髪の毛は赤と黒のツートンヘアで目立つことこの上なく、纏う雰囲気は軽薄そうだ。パッと見では絶対に探偵だと思われないだろう。
「こういうのって交換条件の方がいいよね?じゃあ俺が探偵ってことも秘密にしてくれる?」
「秘密にって……誰にだ?」
「それは明日分かると思う。綴くんがちゃんとアンテナ張っててくれればね」
疑問符を浮かべる俺にスイは「じゃ、また今度!」と言い急にベンチから立ち上がった。
俺はまだ納得していないことが沢山ある。
それなのにスイは勝手に話を切って去ろうとしている。
咄嗟に腕を掴んでしまった。
「わっ!なになに?いいねぇ、こういうの。俺、超好きなシチュだな。イケメンにやられるとか幸せ」
ウキウキと音符を飛ばすかのように喜ぶスイを見てパッと手を離す。
「え?もう終わり?もっと引き止めてくれていいのに」
「話終わってねぇんだけど?」
「うん。終わってないよね。だからまた会おうよって意味じゃん」
「は?」
「いつでも遊びに来てよ。探偵事務所にさ。じゃあね☆」
そう言って今度こそスイは軽快に歩いて行ってしまった。
残された俺はその場でしばし立ち尽くす。
全てスイの思い通りに進んだことが気に食わなかった。
それなのにまた会いたいと思うのは、やはり話が終わっていないからだろう。
スイは結局何も答えていないのだ。
詳しく説明する箇所を全て省いていたように思える。
「よく分かんねぇ奴……」
きっと出会った瞬間から上手く乗せられていたのだ、俺は。
悔しさと同時に尊敬する。
巧みな話術で人を誘導するところは流石探偵だと言わざるを得ない。
(それにしても明日分かるって……どういう意味だ?)
家への帰り道、結局俺はスイのことばかり考えていたのだった。

──翌日、ネットニュースを見て理解した。
スイが「俺が探偵ってことは秘密に」と言っていた意味を。
「は!?アイドルって……マジかよ」
ネットニュースに大きく載っていたのは「人気双子アイドル衝撃デビュー!」という文字。
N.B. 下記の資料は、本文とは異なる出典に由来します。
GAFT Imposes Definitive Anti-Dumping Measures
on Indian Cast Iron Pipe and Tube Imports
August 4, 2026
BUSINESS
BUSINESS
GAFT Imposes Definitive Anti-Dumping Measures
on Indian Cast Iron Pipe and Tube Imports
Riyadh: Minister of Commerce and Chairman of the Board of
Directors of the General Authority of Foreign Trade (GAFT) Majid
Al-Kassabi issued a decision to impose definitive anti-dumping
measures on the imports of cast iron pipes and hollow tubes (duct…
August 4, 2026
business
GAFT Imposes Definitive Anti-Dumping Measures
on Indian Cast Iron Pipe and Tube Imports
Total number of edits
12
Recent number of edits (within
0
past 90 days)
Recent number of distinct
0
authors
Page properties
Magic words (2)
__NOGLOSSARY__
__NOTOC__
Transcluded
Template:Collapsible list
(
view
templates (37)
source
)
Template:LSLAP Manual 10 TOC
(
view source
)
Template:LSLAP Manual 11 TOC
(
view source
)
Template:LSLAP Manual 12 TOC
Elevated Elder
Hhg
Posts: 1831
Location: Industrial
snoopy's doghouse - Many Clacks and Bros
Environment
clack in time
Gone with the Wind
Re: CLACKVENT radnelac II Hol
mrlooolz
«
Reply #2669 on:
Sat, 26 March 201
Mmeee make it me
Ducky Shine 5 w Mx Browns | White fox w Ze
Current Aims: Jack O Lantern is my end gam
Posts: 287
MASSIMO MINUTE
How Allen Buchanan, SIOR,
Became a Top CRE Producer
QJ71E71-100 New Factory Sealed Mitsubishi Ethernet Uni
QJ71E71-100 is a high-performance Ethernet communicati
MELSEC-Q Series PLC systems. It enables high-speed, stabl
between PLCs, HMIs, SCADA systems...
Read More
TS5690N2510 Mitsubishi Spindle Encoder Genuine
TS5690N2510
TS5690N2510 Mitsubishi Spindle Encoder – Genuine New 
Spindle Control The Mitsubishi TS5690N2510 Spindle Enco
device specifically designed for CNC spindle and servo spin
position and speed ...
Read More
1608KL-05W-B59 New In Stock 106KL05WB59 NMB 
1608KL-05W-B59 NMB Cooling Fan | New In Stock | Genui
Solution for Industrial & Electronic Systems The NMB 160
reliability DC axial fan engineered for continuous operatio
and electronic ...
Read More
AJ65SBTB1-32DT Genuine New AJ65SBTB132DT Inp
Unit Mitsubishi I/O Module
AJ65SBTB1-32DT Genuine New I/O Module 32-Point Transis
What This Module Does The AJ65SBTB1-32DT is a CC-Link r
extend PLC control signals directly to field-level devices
同じような顔で大きな笑みを浮かべる片方は間違いなく昨日出会ったスイだ。
アイドルグループの名前は「ラピスラズリ」と言い、スイは「ラズリ」という名で活動しているようだった。
説明を読むと地下アイドル時代から人気があった2人らしい。
「……そういう意味な」
アイドルが探偵をしていることなど確かに秘密にするしかない。
俺よりもずっと大変な秘密だ。
「それにしても探偵とアイドルって……よく両方やる気になったな」
隠密行動がメインの探偵と表立って活躍するアイドルを同時にやってのけるなど普通なら考えもしないことだろう。
やはり変わっているのだ、スイは。

──スイに聞きたいことが山ほどある。
俺は昨日貰った名刺を掴んで家を出た。